15 Temmuz 2016'daki başarısız darbe girişimi, Türkiye'nin sınırötesi baskı operasyonlarında bir dönüşümü tetikledi. Türk ordusundaki darbecilerin 250'den fazla kişiyi öldürdüğü, ancak iktidarı ele geçiremediği şiddet gecesinin hemen ardından, Ankara, ülke içindeki baskıyı da yansıtan bir "küresel tasfiye" başlattı.

Yardım ve yataklık suçu temelinde düzenlenen operasyonlarda, Gülen hareketiyle gerçek veya şüpheli bağlantıları nedeniyle, doğrudan darbe girişimiyle ilişkilendirmek için çok az çaba göstererek, insanları mahkum ettiler. 

Sonuç olarak, yasadışı iadelerin hedefinde çoğunlukla Gülen Hareketi'nin dünyanın dört bir yanındaki okullarında çalışan öğretmenler veya yöneticiler yer aldı.

Küresel operasyonun ana taktikleri hareket kabiliyetinin sınırlandırılması, tutuklamalar ve yasadışı iadeler oldu. Türkiye hükümeti, darbe girişimiyle bağlantılı olarak 27 ülkeden 116 kişinin iade edildiğini açıkladı.

YETKİLİLER MİT'İN ADAM KAÇIRMA EYLEMLERİNİ ÖVÜYOR

Türk devleti açısından bakıldığında, bu insanların tümü terörle mücadelede meşru hedefler. Darbe girişiminden çok önce, hükûmet, Gülen Hareketi'ni çeşitli komplolar atfederek, "Fethullahçı Terör Örgütü" ya da "FETÖ" olarak adlandırmıştı. 

Uluslararası düzeyde, Uluslararası Polis Teşkilatı'nın (Interpol) renk kodlu bildirim sistemini taklit ederek Ankara, yaklaşık bin şüpheliyi içeren "Terör Arananlar" yani en çok aranan teröristler listesini yayınladı. 

Çoğunun PKK ile bağlantılı olduğu iddia ediliyor, ancak diğerleri Gülen Hareketi üyeleri, küçük sol grupların üyeleri ve bazı vakalarda IŞİD gibi İslamcı militan grupların üyeleri.

Freedom House'un Türk devleti tarafından işlendiğine dair kayda geçirdiği 110 fiziksel uluslararası baskı davasının tümü terör suçlamalarını içeriyordu.

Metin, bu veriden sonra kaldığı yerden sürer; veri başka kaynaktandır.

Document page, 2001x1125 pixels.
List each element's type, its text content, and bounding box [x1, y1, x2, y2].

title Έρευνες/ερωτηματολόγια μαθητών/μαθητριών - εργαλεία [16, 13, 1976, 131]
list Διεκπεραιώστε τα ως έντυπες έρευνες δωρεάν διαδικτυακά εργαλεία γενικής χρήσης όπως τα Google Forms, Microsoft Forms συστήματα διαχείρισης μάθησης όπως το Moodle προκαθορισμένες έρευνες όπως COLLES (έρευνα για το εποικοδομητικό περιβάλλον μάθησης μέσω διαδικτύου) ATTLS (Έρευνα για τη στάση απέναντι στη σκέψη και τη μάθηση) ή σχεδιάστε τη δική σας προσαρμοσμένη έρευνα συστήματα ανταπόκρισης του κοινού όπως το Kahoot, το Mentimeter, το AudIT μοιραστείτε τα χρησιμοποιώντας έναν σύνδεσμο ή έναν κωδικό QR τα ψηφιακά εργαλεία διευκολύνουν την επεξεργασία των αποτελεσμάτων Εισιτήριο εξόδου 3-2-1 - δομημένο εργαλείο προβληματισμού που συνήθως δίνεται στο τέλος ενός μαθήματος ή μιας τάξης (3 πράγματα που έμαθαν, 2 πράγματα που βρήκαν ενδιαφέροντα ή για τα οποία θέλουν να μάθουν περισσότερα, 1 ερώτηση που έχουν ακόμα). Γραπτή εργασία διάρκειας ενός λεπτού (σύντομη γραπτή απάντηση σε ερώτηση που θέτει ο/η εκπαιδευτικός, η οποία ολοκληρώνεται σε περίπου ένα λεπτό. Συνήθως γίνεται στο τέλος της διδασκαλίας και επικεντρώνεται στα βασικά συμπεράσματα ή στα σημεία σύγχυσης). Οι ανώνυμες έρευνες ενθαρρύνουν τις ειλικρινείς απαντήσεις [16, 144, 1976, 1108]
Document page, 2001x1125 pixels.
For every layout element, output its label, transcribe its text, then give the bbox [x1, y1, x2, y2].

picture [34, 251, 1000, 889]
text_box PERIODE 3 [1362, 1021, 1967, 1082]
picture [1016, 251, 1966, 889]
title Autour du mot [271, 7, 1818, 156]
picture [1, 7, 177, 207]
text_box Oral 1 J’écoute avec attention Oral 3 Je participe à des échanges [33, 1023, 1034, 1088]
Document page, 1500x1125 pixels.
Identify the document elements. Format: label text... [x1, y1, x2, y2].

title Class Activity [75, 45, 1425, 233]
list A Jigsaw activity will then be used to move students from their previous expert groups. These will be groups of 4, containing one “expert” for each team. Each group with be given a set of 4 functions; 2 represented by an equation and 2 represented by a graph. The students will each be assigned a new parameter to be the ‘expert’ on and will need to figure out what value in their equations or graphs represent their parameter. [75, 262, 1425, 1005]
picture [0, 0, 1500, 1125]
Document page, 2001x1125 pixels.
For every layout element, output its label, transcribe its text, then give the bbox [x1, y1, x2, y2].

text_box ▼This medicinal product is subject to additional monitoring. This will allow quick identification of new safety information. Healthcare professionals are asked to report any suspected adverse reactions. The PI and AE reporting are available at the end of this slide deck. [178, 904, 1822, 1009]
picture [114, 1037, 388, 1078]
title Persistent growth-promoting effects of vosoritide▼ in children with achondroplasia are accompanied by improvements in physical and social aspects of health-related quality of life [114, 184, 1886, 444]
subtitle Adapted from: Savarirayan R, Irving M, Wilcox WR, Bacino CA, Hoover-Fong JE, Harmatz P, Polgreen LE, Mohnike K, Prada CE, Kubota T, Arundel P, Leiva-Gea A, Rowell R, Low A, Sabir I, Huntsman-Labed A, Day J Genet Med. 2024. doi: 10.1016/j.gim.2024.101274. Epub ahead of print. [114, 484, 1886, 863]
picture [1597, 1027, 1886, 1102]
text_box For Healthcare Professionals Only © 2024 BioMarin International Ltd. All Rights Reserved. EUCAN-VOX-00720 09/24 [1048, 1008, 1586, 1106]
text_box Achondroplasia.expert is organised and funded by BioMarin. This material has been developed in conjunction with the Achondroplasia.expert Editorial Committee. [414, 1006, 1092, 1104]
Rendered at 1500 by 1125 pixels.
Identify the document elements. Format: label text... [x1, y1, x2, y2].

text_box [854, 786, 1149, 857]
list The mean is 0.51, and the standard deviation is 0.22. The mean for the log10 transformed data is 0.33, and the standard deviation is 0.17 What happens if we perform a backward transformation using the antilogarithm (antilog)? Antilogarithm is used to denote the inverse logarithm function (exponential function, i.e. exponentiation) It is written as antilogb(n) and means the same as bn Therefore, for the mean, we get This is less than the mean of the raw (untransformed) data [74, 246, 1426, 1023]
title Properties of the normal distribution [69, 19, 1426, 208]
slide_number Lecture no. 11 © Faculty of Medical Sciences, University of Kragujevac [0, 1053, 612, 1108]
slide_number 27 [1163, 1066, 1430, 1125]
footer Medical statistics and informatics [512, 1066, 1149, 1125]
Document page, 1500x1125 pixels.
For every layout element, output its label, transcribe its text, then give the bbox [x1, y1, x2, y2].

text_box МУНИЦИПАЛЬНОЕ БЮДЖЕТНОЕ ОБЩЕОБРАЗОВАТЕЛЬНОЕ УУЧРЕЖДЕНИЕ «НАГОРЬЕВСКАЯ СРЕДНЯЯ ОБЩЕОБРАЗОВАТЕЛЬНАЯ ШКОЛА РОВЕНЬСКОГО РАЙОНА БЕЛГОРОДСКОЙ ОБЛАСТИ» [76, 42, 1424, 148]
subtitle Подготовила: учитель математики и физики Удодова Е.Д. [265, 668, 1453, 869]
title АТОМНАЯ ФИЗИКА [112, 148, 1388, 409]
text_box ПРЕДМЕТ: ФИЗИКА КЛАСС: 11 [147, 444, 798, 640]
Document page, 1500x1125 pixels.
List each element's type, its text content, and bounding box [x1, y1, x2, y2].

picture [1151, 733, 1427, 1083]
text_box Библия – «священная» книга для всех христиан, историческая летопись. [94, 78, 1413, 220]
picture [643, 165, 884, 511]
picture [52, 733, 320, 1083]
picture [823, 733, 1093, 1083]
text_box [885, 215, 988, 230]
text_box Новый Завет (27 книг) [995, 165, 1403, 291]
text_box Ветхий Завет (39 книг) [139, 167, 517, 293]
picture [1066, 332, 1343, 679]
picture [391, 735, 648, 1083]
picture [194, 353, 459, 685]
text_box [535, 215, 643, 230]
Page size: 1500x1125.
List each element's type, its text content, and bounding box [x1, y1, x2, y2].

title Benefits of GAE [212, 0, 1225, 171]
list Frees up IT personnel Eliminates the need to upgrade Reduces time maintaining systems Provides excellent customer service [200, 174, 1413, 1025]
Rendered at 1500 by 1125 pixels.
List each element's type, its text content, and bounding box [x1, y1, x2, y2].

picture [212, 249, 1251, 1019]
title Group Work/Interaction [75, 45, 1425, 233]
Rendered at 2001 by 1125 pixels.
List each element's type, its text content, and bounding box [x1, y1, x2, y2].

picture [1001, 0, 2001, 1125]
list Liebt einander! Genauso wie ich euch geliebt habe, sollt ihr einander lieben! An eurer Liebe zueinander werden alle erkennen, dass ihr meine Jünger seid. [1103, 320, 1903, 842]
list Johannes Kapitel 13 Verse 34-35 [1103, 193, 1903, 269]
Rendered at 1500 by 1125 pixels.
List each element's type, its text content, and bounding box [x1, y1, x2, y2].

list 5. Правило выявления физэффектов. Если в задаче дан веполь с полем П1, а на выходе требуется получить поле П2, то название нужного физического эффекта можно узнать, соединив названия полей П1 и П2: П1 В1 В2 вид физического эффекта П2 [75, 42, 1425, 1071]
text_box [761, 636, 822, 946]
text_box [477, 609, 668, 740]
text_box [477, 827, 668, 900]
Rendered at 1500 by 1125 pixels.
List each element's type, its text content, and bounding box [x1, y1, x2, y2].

Üst düzey Türk yetkililer, Gülen Hareketi'ne yönelik adam kaçırma operasyonlarını açıkça üstleniyor ve MİT'in rolünü övüyor.

MİT'in 2017'de Sudan'da olduğu gibi birçok adam kaçırma olayına doğrudan karıştığı devlet medyasında yer aldı. Avrupalı gazetecilerin yaptığı soruşturma, operasyonlarda kullanılan uçakların MİT'e bağlı paravan şirketlerle bağlantısını ortaya çıkardı. 

Cumhurbaşkanı Erdoğan, 2018'in Mart ayında Kosova'dan altı öğretmenin kaçırılmasının ardından yaptığı konuşmada, "Nereye giderse gitsinler, onları paketleyip buraya getireceğiz" dedi.

AZERBAYCAN GİZLİCE TÜRKİYE'YE TESLİM ETTİ

Azerbaycan'dan bir grubun da dahil olduğu yasadışı iadelerden birkaçı, klasik adam kaçırma operasyonlarıydı. İnsanlar sokakta zorla araçlara bindirildi ve ardından herhangi bir prosedür olmaksızın kendilerini Türkiye'de buldular. 

Ancak bu operasyonların çoğu, hedef ülkenin kurumlarının yolsuzluğunu ve işbirliğini gerektirdi. Yerel polis veya güvenlik birimleri, kısa bir süre gözaltında tutulan Türk vatandaşlarını tutukladı, ardından gizlice Türk yetkililere teslim etti ve bu kişiler hemen Türk uçaklarıyla Türkiye'ye götürüldü.